*** Opening of TEXT PASSAGE ***

Many groups are not well represented in LFW. For example, there are very few children, no babies, very few people over the age of 80, and a relatively small proportion of women. In addition, many ethnicities have very minor representation or none at all.

While theoretically LFW could be used to assess performance for certain subgroups, the database was not designed to have enough data for strong statistical conclusions about subgroups. Simply put, LFW is not large enough to provide evidence that a particular piece of software has been thoroughly tested.

Additional conditions, such as poor lighting, extreme pose, strong occlusions, low resolution, and other important factors do not constitute a major part of LFW. These are important areas of evaluation, especially for algorithms designed to recognize images “in the wild”.

For all of these reasons, we would like to emphasize that LFW was published to help the research community make advances in face verification, not to provide a thorough vetting of commercial algorithms before deployment.

While there are many resources available for assessing face recognition algorithms, such as the Face Recognition Vendor Tests run by the USA National Institute of Standards and Technology (NIST), the understanding of how to best test face recognition algorithms for commercial use is a rapidly evolving area. Some of us are actively involved in developing these new standards, and will continue to make them publicly available when they are ready.

So there are a lot of disclaimers in that text.

  • LFW is a 1:1 test, not a 1:N test. Therefore, while it can test how one face compares to another face, it cannot test how one face compares to a database of faces. The usual law enforcement use case is to compare a single face (for example, one captured from a video camera) against an entire database of known criminals. That’s a computationally different exercise from the act of comparing a crime scene face against a single criminal face, then comparing it against a second criminal face, and so forth.
  • The people in the LFW database are not necessarily representative of the world population, the population of the United States, the population of Massachusetts, or any population at all. So you can’t conclude that a master face that matches against a bunch of LFW faces would match against a bunch of faces from your locality.
  • Captured faces exhibit a variety of quality levels. A face image captured by a camera three feet from you at eye level in good lighting will differ from a face image captured by an overhead camera in poor lighting. LFW doesn’t have a lot of these latter images.

*** Close of TEXT PASSAGE ***

▶ _QUESTIONS_
1. List the groups of people that the LFW passage says are poorly represented in LFW.
2. Answer these questions using the LFW passage.
(a) Is LFW a 1:1 test or a 1:N test?
(b) Which agency runs the Face Recognition Vendor Tests?
(c) What does the passage say LFW was published to do?

*** Opening of DATA TO EXAMINE ***

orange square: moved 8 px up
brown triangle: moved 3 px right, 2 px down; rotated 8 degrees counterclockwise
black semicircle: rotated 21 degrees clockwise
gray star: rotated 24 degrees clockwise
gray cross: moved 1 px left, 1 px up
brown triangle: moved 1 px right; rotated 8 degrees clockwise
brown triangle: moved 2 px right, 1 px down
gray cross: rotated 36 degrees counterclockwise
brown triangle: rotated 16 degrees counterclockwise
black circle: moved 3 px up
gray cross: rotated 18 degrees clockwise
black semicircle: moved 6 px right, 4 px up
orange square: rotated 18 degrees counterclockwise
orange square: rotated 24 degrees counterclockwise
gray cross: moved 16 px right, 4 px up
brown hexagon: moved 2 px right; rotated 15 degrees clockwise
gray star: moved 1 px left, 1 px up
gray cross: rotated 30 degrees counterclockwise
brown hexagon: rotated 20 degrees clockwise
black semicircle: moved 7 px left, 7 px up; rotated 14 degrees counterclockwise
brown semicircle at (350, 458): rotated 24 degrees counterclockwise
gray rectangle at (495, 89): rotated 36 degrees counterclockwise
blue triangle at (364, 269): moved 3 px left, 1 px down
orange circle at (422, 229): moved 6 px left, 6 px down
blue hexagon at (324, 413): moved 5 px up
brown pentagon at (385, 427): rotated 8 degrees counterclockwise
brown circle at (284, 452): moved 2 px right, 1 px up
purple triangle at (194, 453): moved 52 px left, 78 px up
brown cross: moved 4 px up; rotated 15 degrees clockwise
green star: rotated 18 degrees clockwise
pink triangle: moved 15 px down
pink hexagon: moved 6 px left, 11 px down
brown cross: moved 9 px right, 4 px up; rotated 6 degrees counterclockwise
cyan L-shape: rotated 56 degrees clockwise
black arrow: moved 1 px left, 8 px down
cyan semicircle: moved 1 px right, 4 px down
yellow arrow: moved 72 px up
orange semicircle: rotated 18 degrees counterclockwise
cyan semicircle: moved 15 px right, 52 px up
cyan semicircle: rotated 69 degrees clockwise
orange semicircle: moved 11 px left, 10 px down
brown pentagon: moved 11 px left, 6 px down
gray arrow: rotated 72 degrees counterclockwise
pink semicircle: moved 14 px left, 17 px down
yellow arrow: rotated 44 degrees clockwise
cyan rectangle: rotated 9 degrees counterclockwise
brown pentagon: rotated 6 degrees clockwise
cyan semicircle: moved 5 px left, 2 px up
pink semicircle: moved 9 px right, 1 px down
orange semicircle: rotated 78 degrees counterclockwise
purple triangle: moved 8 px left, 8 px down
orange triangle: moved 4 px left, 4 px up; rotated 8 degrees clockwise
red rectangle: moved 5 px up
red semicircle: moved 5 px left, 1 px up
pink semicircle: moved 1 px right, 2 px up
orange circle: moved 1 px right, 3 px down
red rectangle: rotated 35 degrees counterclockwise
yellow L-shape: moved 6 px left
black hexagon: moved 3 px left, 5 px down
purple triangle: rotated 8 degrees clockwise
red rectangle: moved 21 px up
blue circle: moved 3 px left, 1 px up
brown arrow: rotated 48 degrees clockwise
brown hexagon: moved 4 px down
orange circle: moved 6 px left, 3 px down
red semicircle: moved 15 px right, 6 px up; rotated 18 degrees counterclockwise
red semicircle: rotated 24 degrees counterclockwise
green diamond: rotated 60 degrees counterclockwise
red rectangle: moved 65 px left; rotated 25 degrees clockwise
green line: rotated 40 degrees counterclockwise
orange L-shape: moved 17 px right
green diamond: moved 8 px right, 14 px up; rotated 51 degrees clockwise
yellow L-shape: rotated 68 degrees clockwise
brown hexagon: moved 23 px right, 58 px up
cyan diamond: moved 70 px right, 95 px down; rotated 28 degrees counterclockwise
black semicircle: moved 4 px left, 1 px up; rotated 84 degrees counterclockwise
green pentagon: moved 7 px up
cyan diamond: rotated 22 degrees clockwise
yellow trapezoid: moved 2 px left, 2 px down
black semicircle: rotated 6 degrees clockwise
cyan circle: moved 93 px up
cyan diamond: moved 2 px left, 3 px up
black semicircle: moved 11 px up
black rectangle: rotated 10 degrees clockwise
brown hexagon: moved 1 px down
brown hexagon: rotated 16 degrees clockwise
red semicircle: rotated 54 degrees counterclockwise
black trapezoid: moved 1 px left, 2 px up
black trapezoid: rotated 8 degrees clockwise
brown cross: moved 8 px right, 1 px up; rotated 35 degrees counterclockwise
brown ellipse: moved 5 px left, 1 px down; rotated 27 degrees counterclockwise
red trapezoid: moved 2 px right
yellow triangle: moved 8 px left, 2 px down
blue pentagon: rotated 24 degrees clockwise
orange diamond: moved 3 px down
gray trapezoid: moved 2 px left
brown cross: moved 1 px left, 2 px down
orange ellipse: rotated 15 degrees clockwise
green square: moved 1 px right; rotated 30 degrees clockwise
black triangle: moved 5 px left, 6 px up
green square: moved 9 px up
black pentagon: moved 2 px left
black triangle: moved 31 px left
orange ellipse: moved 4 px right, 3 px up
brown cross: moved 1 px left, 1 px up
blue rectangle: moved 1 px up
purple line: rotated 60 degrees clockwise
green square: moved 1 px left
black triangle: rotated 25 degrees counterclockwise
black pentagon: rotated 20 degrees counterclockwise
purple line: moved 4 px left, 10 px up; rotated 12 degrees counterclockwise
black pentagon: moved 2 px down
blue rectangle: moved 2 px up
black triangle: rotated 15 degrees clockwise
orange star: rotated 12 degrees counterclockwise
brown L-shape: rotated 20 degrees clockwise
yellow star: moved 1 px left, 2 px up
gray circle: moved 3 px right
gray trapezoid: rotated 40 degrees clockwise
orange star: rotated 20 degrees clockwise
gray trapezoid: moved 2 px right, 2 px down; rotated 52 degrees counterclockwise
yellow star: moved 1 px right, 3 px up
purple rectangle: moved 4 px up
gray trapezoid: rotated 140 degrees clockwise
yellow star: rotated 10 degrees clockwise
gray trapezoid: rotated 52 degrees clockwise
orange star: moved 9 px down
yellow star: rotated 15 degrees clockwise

*** Close of DATA TO EXAMINE ***

▶ _COMPLETED EXERCISE_
1.
- Children
- Babies
- People over the age of 80
- Women
- Many ethnicities

2.
(a) LFW is a 1:1 test.
(b) The USA National Institute of Standards and Technology (NIST) runs them.
(c) LFW was published to help the research community make advances in face verification.